## WHAT TO WORK ON
Count the lines in the entries below that contain the word "chart", and reply with that number alone.

## DATA FOR THIS TASK
[Start of section]

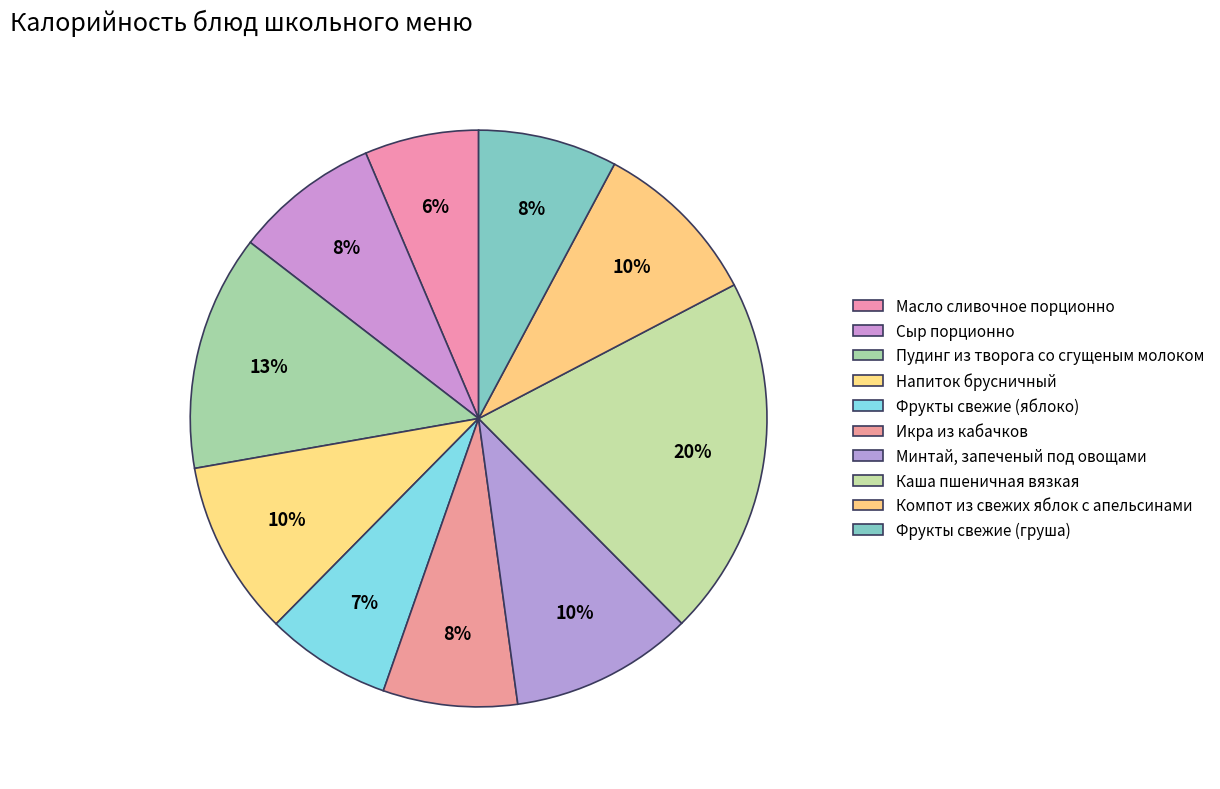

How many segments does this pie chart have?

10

[End of section]
[Start of section]

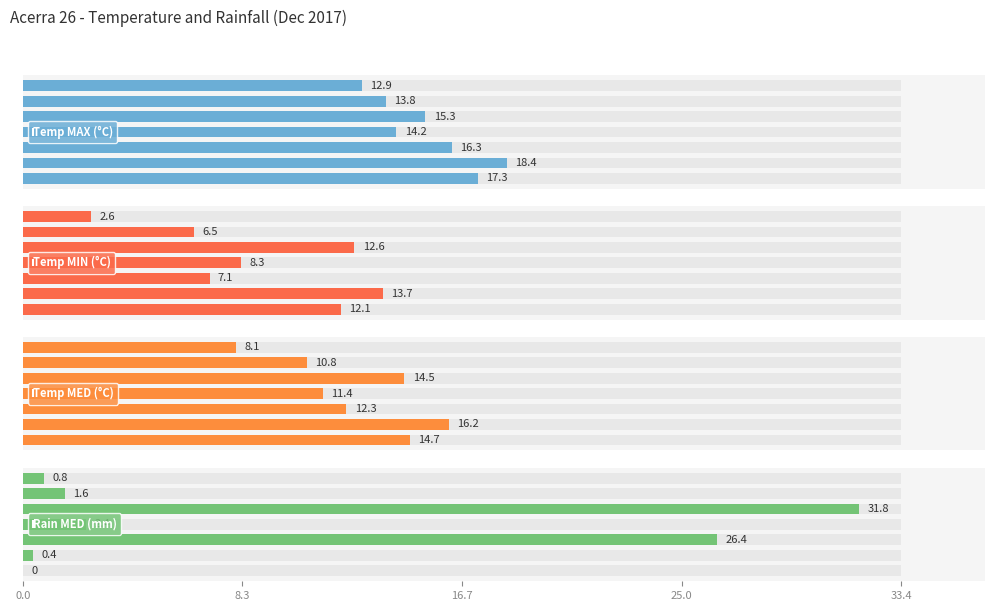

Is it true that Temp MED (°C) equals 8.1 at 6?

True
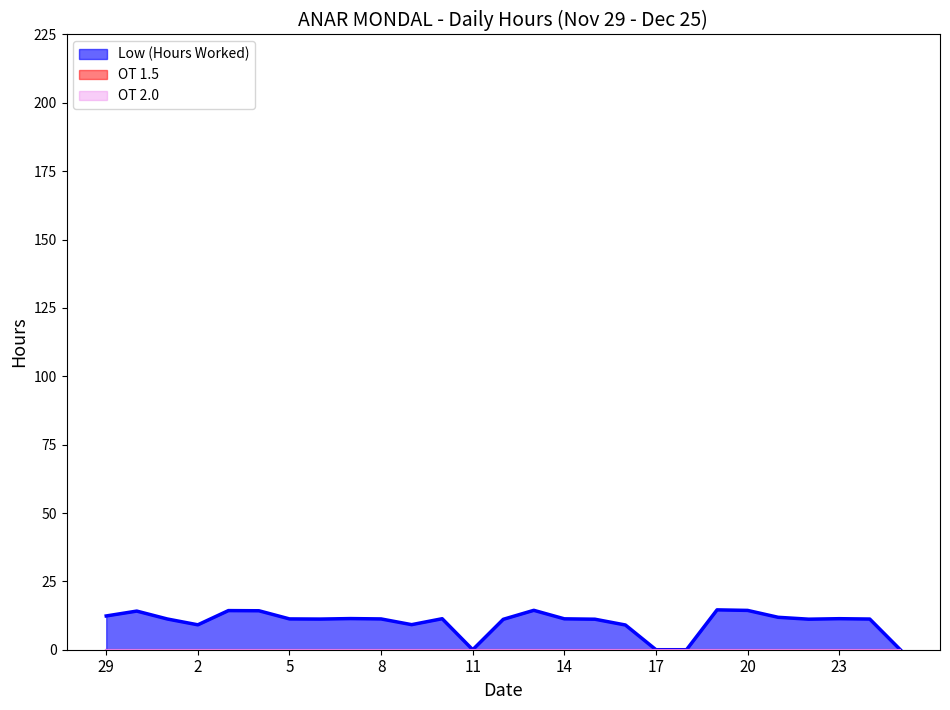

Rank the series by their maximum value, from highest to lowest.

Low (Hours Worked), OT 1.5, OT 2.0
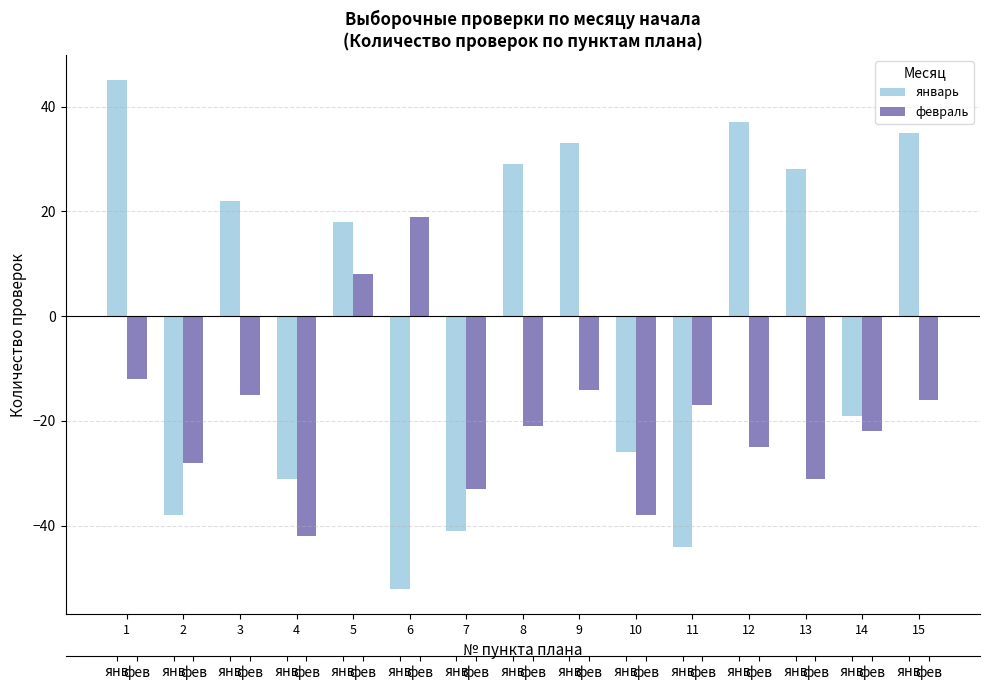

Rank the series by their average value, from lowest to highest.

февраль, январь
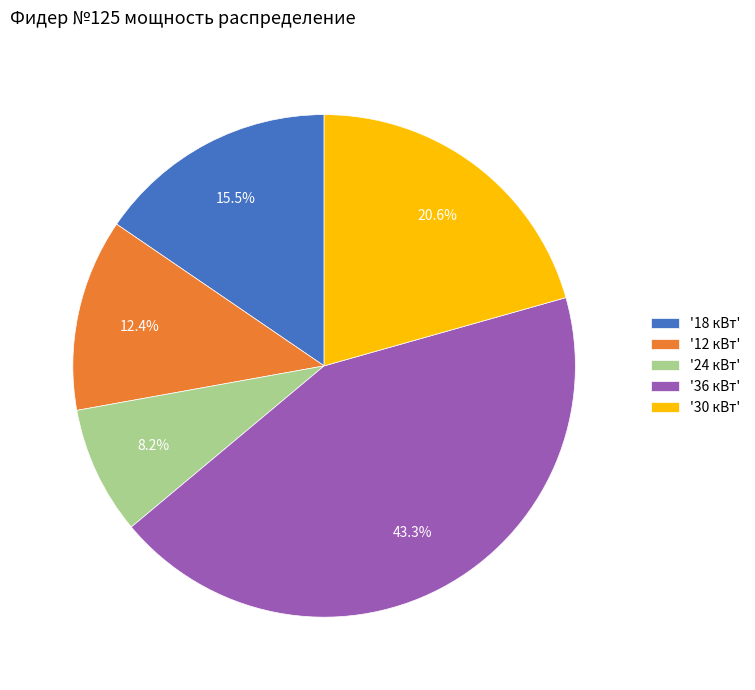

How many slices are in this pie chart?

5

[End of section]

## RESPONSE AREA
2